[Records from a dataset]
>>>>

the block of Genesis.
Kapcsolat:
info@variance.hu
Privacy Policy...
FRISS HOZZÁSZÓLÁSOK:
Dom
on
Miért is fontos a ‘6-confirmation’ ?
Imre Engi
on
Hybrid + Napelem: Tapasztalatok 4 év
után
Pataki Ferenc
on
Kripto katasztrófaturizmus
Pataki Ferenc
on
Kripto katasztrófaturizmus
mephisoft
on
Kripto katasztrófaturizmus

<<<<
>>>>

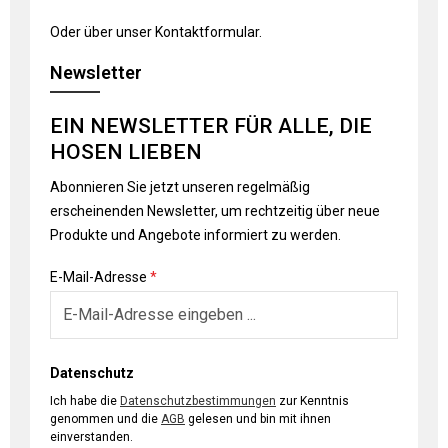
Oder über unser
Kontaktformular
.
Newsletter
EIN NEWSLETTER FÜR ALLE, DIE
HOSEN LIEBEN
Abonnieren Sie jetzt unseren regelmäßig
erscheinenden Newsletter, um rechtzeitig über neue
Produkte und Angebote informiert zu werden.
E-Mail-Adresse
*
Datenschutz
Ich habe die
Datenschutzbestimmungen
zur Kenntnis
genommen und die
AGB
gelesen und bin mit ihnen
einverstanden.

<<<<
>>>>

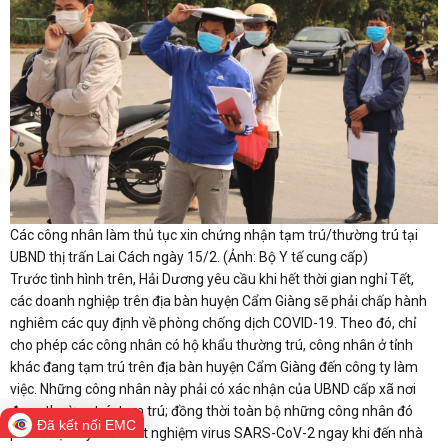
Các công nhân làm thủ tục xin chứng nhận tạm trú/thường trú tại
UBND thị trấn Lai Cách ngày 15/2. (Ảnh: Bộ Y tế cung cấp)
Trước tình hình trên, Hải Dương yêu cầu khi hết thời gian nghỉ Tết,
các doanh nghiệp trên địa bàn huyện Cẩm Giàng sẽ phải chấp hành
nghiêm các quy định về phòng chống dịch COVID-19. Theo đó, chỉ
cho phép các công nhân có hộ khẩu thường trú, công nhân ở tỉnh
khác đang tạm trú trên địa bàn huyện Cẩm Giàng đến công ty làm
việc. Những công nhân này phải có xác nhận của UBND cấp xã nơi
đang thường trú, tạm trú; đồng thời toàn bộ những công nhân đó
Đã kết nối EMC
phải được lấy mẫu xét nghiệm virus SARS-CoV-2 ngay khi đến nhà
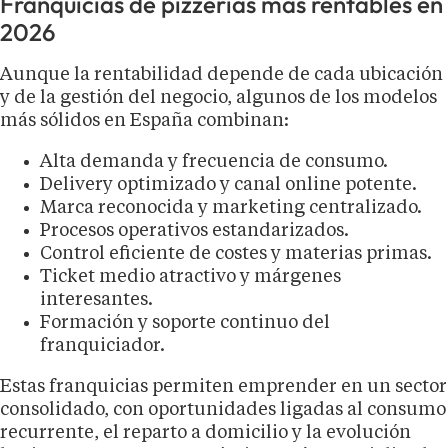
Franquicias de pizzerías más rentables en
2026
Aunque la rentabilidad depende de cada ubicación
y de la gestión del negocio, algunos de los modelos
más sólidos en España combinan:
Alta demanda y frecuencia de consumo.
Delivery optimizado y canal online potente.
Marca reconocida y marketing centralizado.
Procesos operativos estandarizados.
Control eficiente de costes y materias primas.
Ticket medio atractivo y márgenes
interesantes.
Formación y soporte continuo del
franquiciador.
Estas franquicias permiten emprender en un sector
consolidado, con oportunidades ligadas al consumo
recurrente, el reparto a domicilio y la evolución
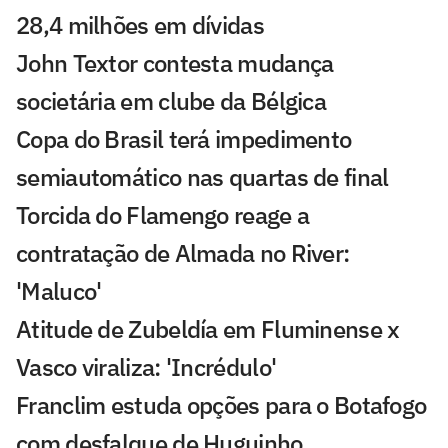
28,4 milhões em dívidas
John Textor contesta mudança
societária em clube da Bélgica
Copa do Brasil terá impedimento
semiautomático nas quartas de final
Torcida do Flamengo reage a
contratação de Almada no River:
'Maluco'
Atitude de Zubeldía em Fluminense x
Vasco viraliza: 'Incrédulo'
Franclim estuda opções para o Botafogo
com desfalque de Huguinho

<<<<

Print exactly the lines above that run from the one with "Delivery optimizado y canal online potente." down to the one with "com desfalque de Huguinho", and omit the pictures.

■ **EXPECTED OUTPUT**:
Delivery optimizado y canal online potente.
Marca reconocida y marketing centralizado.
Procesos operativos estandarizados.
Control eficiente de costes y materias primas.
Ticket medio atractivo y márgenes
interesantes.
Formación y soporte continuo del
franquiciador.
Estas franquicias permiten emprender en un sector
consolidado, con oportunidades ligadas al consumo
recurrente, el reparto a domicilio y la evolución
28,4 milhões em dívidas
John Textor contesta mudança
societária em clube da Bélgica
Copa do Brasil terá impedimento
semiautomático nas quartas de final
Torcida do Flamengo reage a
contratação de Almada no River:
'Maluco'
Atitude de Zubeldía em Fluminense x
Vasco viraliza: 'Incrédulo'
Franclim estuda opções para o Botafogo
com desfalque de Huguinho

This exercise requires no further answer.